### Exercise objective
At the line containing "Whole-slide image of", begin an exact copy of the lines below and continue through the final one, with no pictures.
#### Available data ####
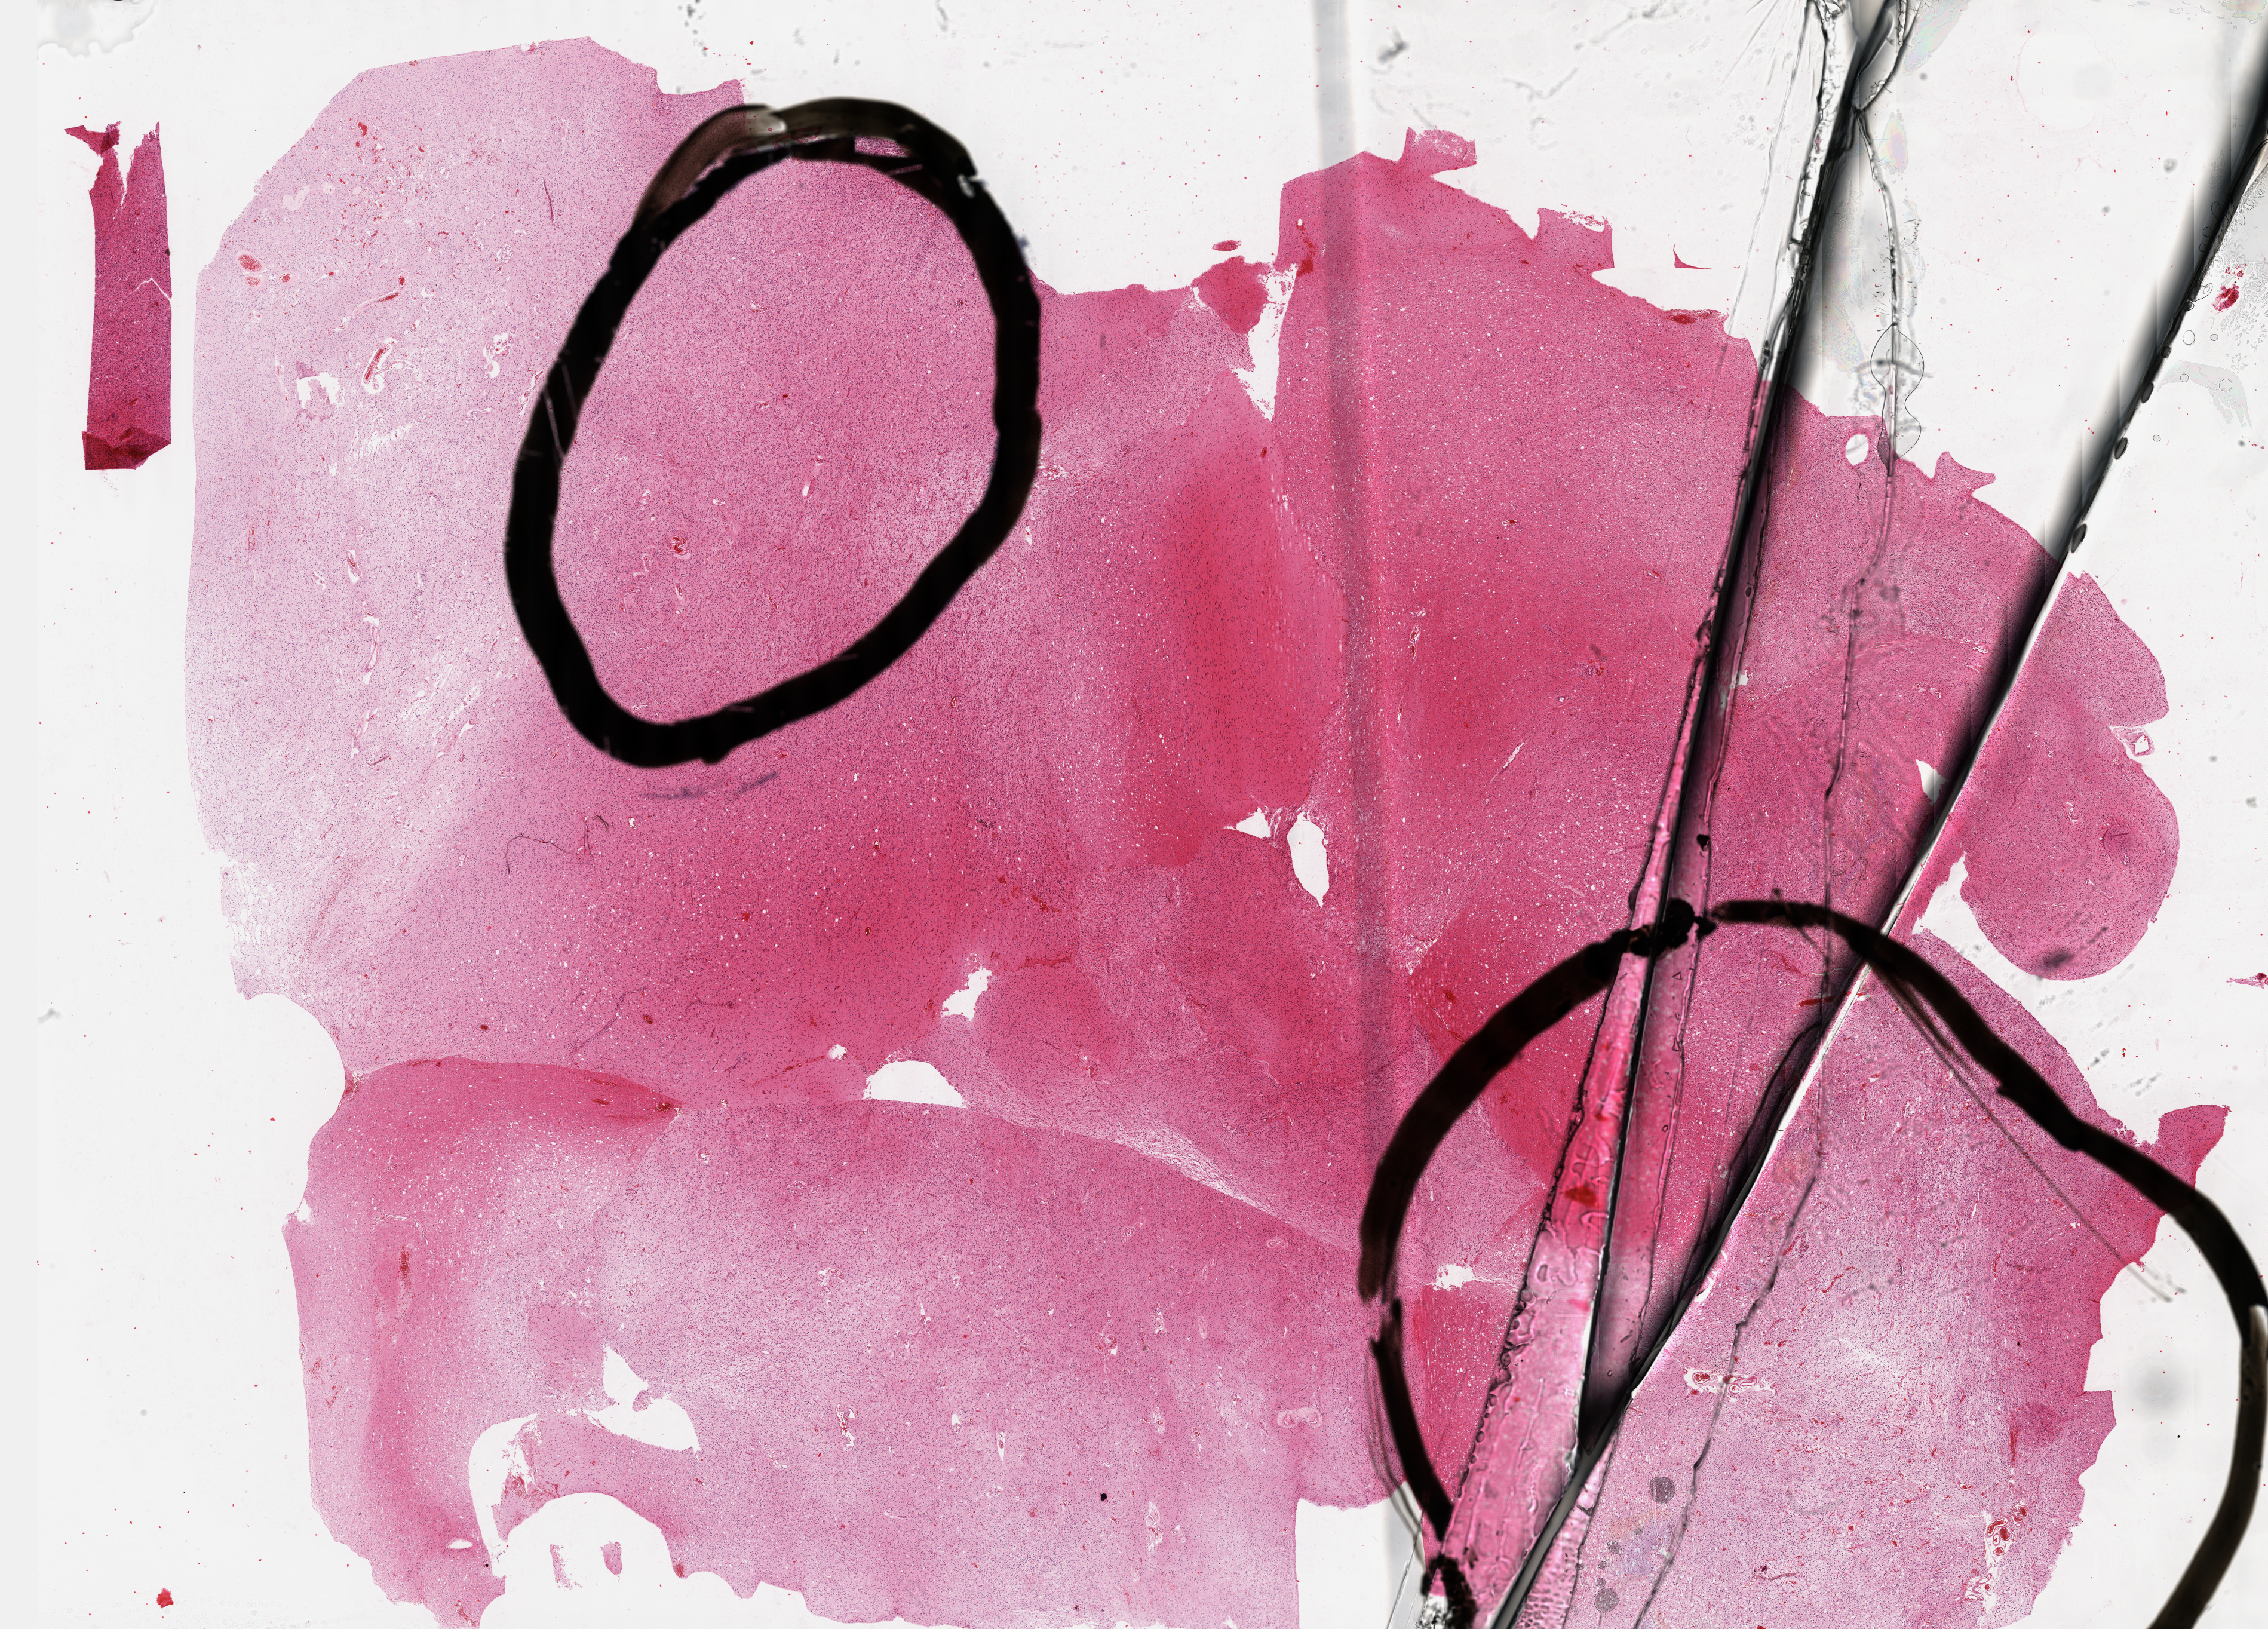
Digitized Hematoxylin and eosin (H&E) stained tissue section (whole slide), whole scanned area (about 30.7 x 22.0 mm) shown as a low-resolution overview, FFPE section, sample: primary tumour, brain. Patient: male, age at initial diagnosis 46 years. Histologic grade: G3 (poorly differentiated).
• diagnosis: Astrocytoma, anaplastic
• laterality: left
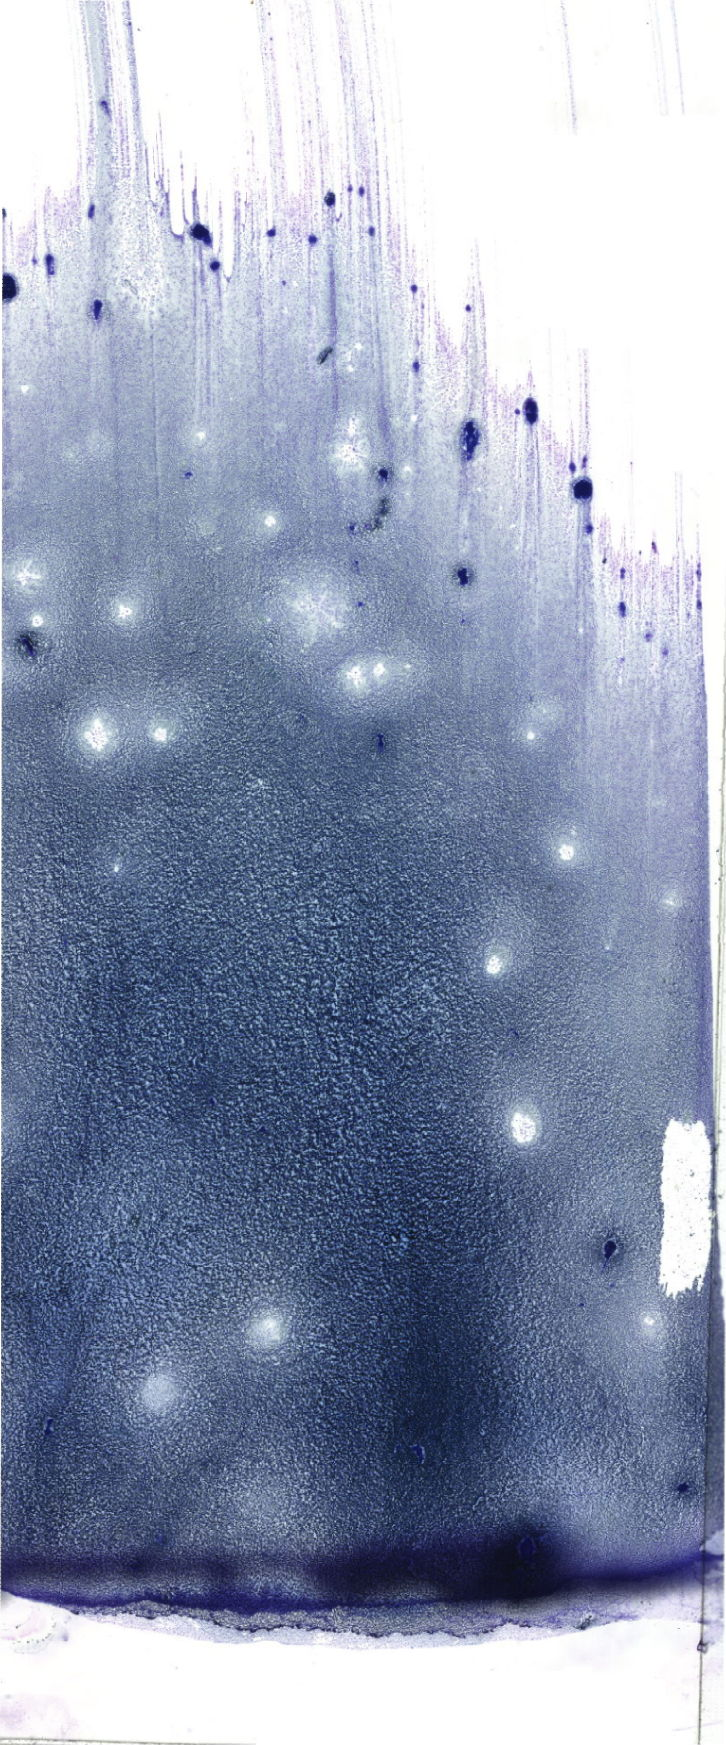
Whole-slide image of a May-Grünwald-Giemsa (MGG)-stained bone marrow aspirate smear, shown as a low-resolution overview of the whole scanned area (about 20.6 x 49.5 mm). Female patient.
Diagnosis: Acute Myelomonocytic Leukemia.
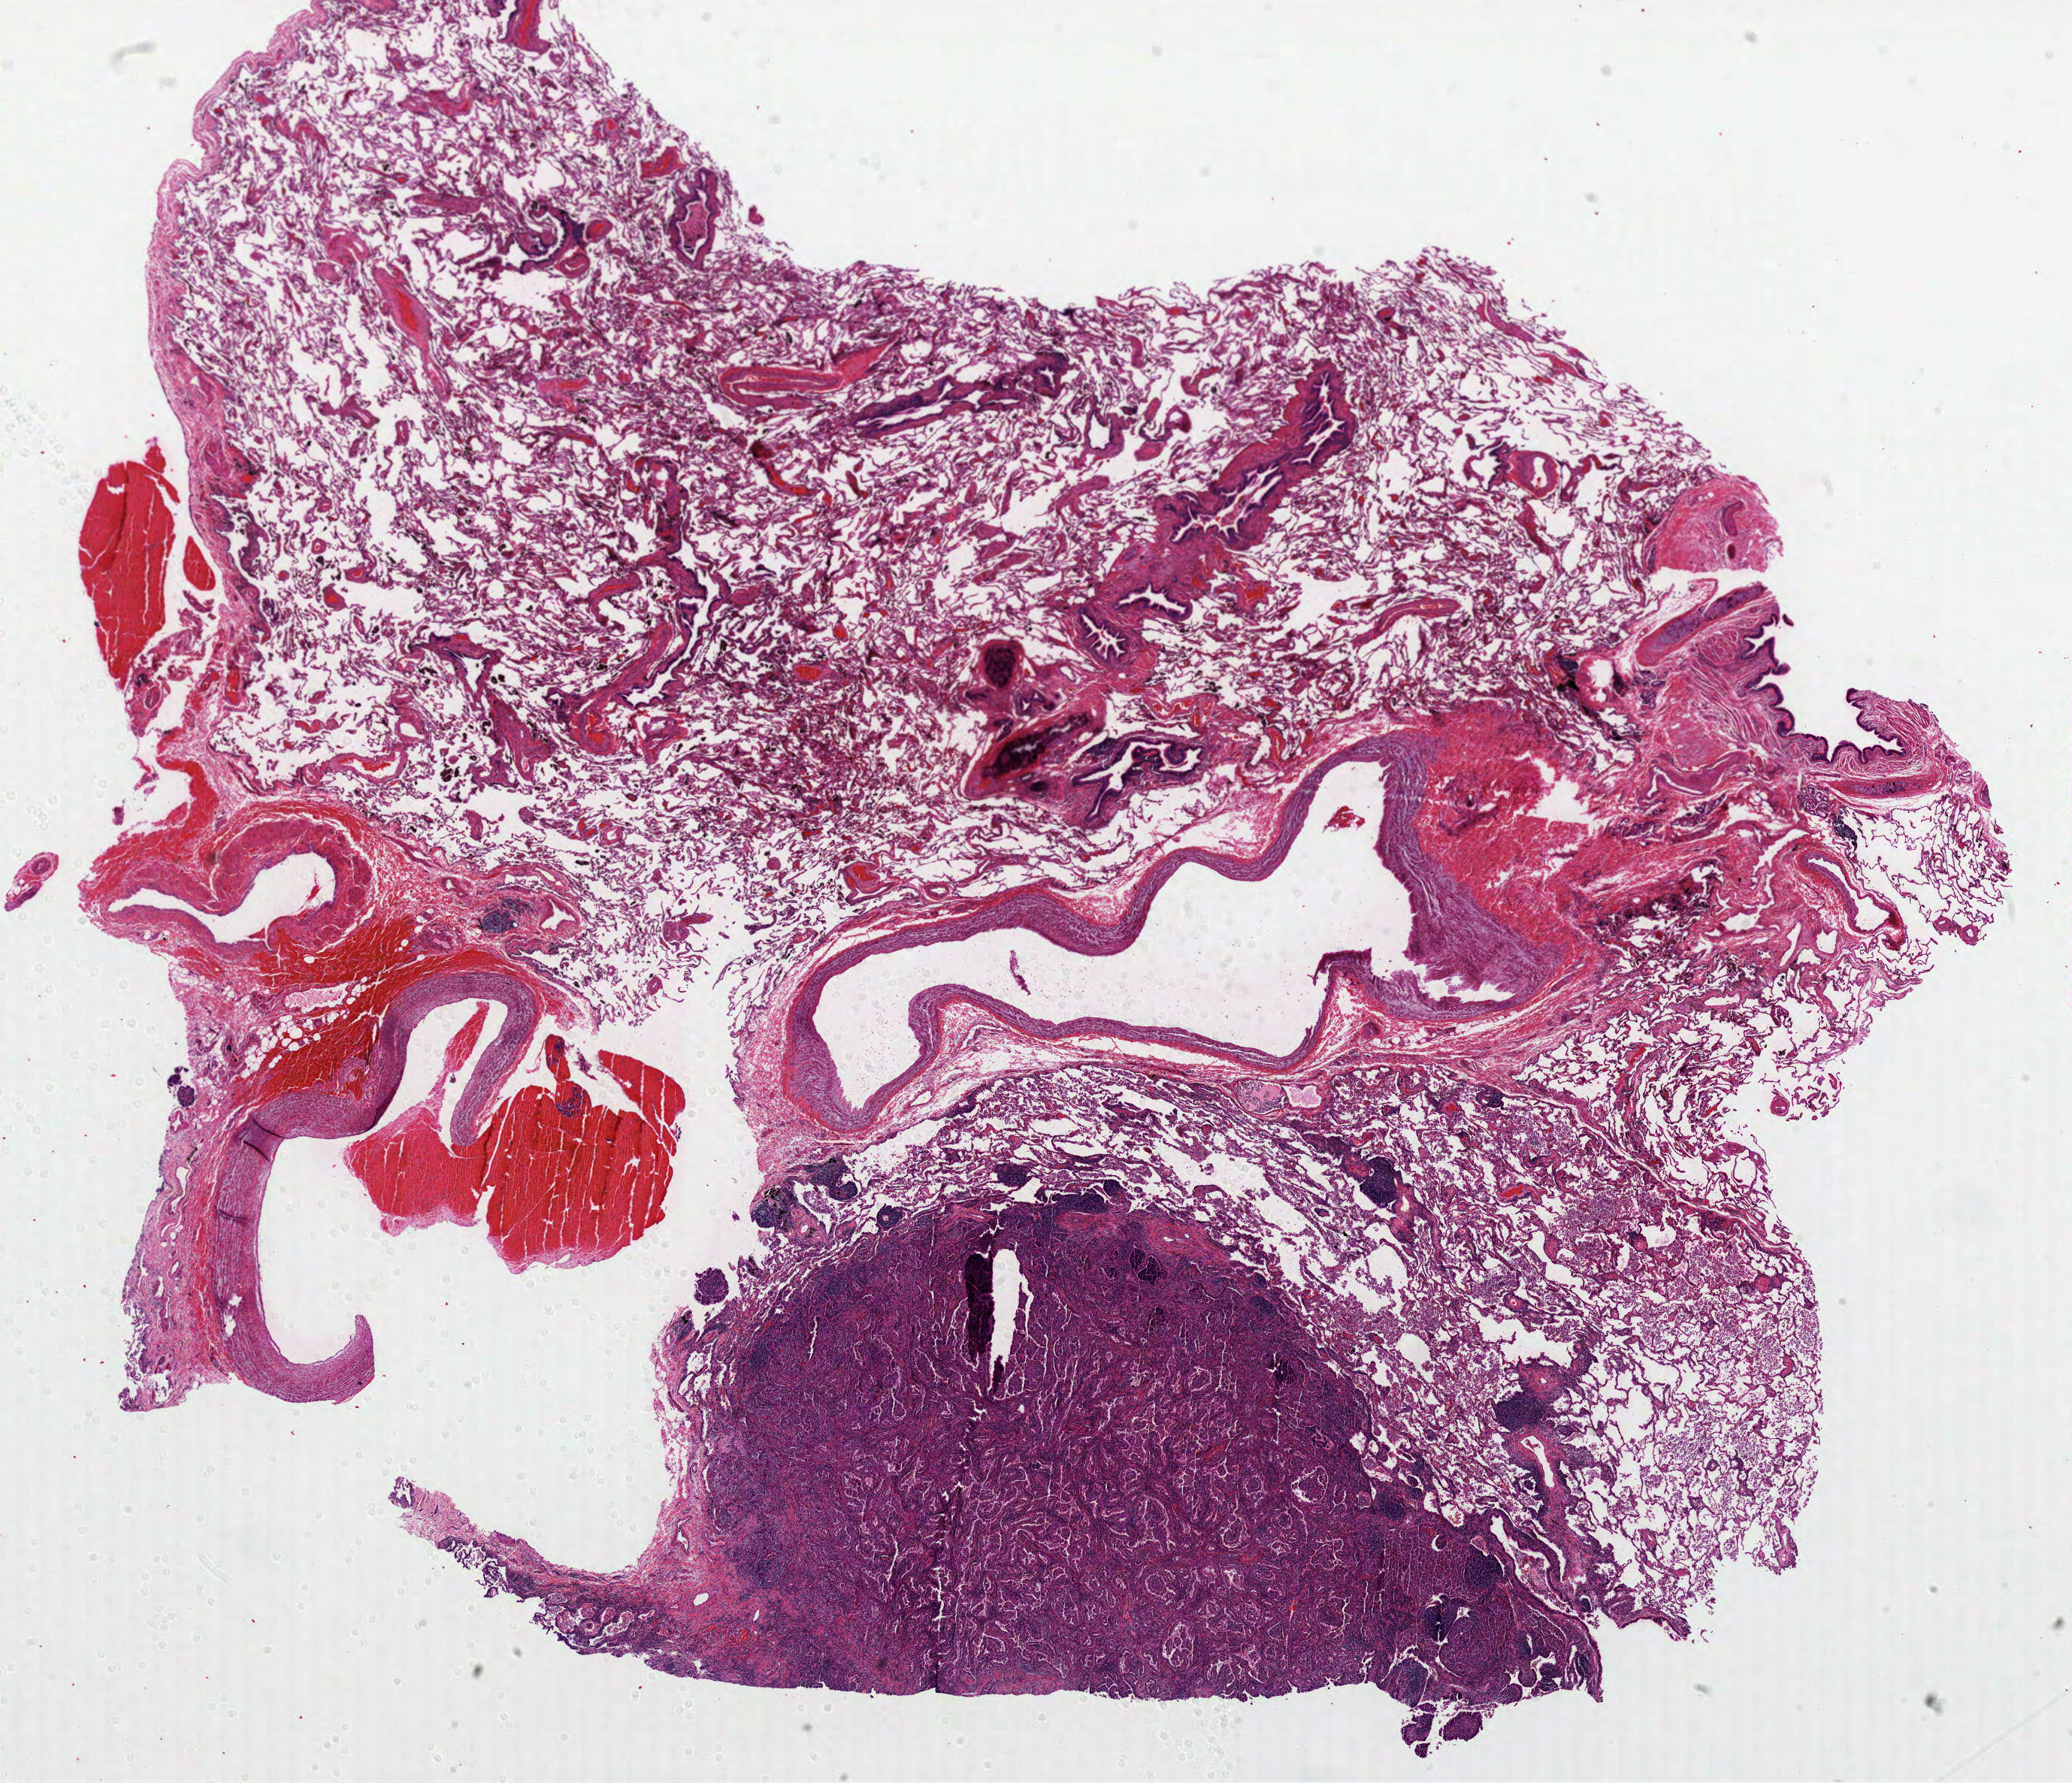
Whole-slide histology image, H&E, a low-resolution overview of the entire scanned area, about 22.2 x 19.1 mm. FFPE section. Lung, primary tumour sample. Female patient; age at initial diagnosis 79 years.
• AJCC pathologic stage: IA (6th edition)
• pathologic diagnosis: Papillary adenocarcinoma, NOS (upper lobe, lung)
• laterality: left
####
### Response to the task
Whole-slide image of a May-Grünwald-Giemsa (MGG)-stained bone marrow aspirate smear, shown as a low-resolution overview of the whole scanned area (about 20.6 x 49.5 mm). Female patient.
Diagnosis: Acute Myelomonocytic Leukemia.
Whole-slide histology image, H&E, a low-resolution overview of the entire scanned area, about 22.2 x 19.1 mm. FFPE section. Lung, primary tumour sample. Female patient; age at initial diagnosis 79 years.
• AJCC pathologic stage: IA (6th edition)
• pathologic diagnosis: Papillary adenocarcinoma, NOS (upper lobe, lung)
• laterality: left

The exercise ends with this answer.